◆ **Task**:
Continue the passage on Hephaestus forging Achilles' panoply from the point where it stops, without drawing on the listing that follows it.
(Text for analysis Opens)
By Dr S. A. Paipetis, Professor Emeritus of University of Patras

Achilles, succumbing to the pleas of the Achaeans, who were facing defeat in his absence, sent his friend Patroclus to fight in his stead, wearing Achilles΄ own panoply, to deceive the Trojans and make them think that Achilles himself had returned to battle. However, Patroclus was killed by Hector, and Achilles lost, besides his friend, his panoply as well. So he was unarmed, when, enraged, he truly wanted to return to war. Thetis, his mother, visited Hephaestus and asked him to fashion a panoply for her son. 

 

 

Fig. 1  Thetis receiving Achilles’ panoply from Hephaestus, [Tate Gallery, London, Sir James Thornhill (1675-1734)].

     In Book XVIII of the Iliad, the construction of Achilles΄ panoply by Hephaestus is described. In particular, in v. 474-482, immediately after the reference to Hephaestus΄ “bellows”, Chapter 12, a purely technical account of the manufacture of Achilles’ shield is given:

 

 

(Hephaestus…)
(Text for analysis Closes)
(Stored data Opens)
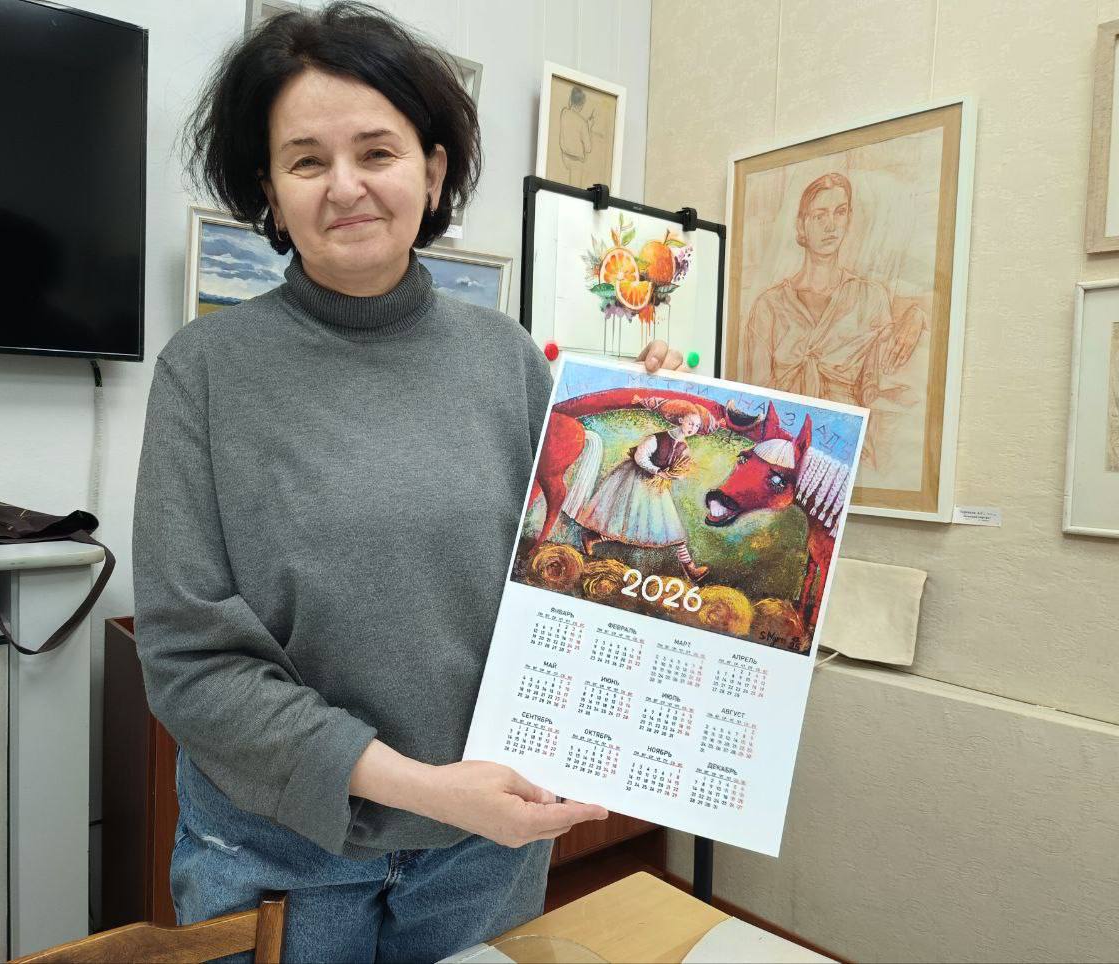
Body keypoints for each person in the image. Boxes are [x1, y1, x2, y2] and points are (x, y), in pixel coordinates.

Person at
(Stored data Closes)
◆ **Output of the task**:
threw tough copper into the fire, and tin, with silver and gold; he set his great anvil on its block, and with one hand grasped his mighty hammer while he took the tongs in the other. First he shaped the shield so great and strong, adorning it all over and binding it round with a gleaming circuit in three layers; and the baldric was made of silver. He made the shield in five thicknesses, and with many a wonder did his cunning hand enrich it.

(Iliad, 18: 474-482)

 

 

 

  This description corresponds to a multi-layered structure, consisting of five successive metal laminates with very different mechanical properties. In particular, the shield consists of two external laminates of hard bronze, two internal ones of tin and a central laminate of pure, i.e., soft, gold. This structure exhibits maximum resistance to penetration, as proved by a complete numerical simulation of large-strain elasto-plastic behaviour when impacted by the tip of a piercing element, such as the spear-like head of an arrow. The analysis and parametric study of the problem, have most accurately confirmed the Homeric descriptions of the battle behaviour of the shield and revealed important elements of advanced technology in Mycenaean times, disguised as the miraculous power of gods.

 

 

 
Fig. 2  Sketch of an eight-shaped shield and its representation on a mosaic.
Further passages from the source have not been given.